The text (and sub-text) is quite interesting:

“Case–control studies demonstrate increased fertility following bariatric surgery, although these studies lack complete data and statistical significance due to small sample sizes.”

It would be interesting to see whether this is due to the positive effect of weight loss on Poly Cystic Ovary Syndrome in particular, which is known to affect fertility the heavier you are, or whether in general it improved fertility for larger women.

“Post-LAGB [Laparoscopic adjustable gastric banding] pregnancies are not without complications. Band slippage and migration can result in severe vomiting. Band leakage is reported in 24% of cases.”

Sounds tempting.

“Mild nutritional deficiencies are frequent after bariatric surgery”.

 

“Significant malabsorption in the mother can affect the energy content of breast milk and may affect the postnatal growth of the baby”.

The solution given for this is to supplement breast milk with formula. But mixed feeding with both bottle and breast is a significant indicator for stopping breastfeeding sooner.

“Aside from nutritional deficiencies, case reports have documented risks of intestinal hernia (most commonly reported), intestinal obstruction, perforation and death in pregnant women post-RYGB [Roux-en-Y gastric bypass].”

Hmm. Again, tempting.

If you are considering gastric surgery because you were concerned about having a caesarean or induced labour:

“Overall, bariatric surgery does not appear to reduce the risk of CD [caesarean delivery].”

 

“Another study showed higher labour induction rates as compared with non-obese comparison groups.”

There may also be reasons not to consider certain types of bariatric surgery if planning to get pregnant.
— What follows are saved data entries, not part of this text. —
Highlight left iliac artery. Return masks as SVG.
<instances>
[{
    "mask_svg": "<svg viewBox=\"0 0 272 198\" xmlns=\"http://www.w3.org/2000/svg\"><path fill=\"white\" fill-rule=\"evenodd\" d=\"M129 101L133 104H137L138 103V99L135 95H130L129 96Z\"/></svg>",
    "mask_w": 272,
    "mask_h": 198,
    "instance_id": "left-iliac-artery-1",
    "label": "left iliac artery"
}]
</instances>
One study reported:

“higher congenital malformation rates following BPD [Biliopancreatic diversion].” and

 

“Miscarriage rates following BPD [Biliopancreatic diversion] may be higher.”

Finally,

“There is no strong evidence that adverse neonatal outcome rates are higher following  LAGB and gastric bypass procedures as compared with obese groups”.

So reading between the lines, there is evidence that outcomes for babies aren’t as good following surgery, just not strong evidence?

But my personal favourite is:

“maternal and fetal outcomes are acceptable with LAGB and gastric bypass”.

Acceptable? What does that mean?

On the positive side:

“Most studies report a reduced incidence of GDM [gestational diabetes mellitus] in
patients following bariatric surgery.”

 

“Studies comparing pre- and postbariatric surgery pregnancies consistently show that the incidence of PIH [pregnancy induced hypertension or high blood pressure] and pre-eclampsia is lower following surgically induced weight loss than the risks in obese women.”

The study concludes:

“In light of current evidence available, pregnancy after bariatric surgery is safer, with fewer complications, than pregnancy in morbidly obese women”.

Hmm. I’m struggling to be convinced. 21% of post-surgery pregnancies reported problems according to one study. Though I can’t find a comparable statistic for obese women who have not had weight loss surgery, that doesn’t seem like great odds. Presumably the reduction in serious complications like pre-eclampsia are significant enough for the authors to reach this conclusion.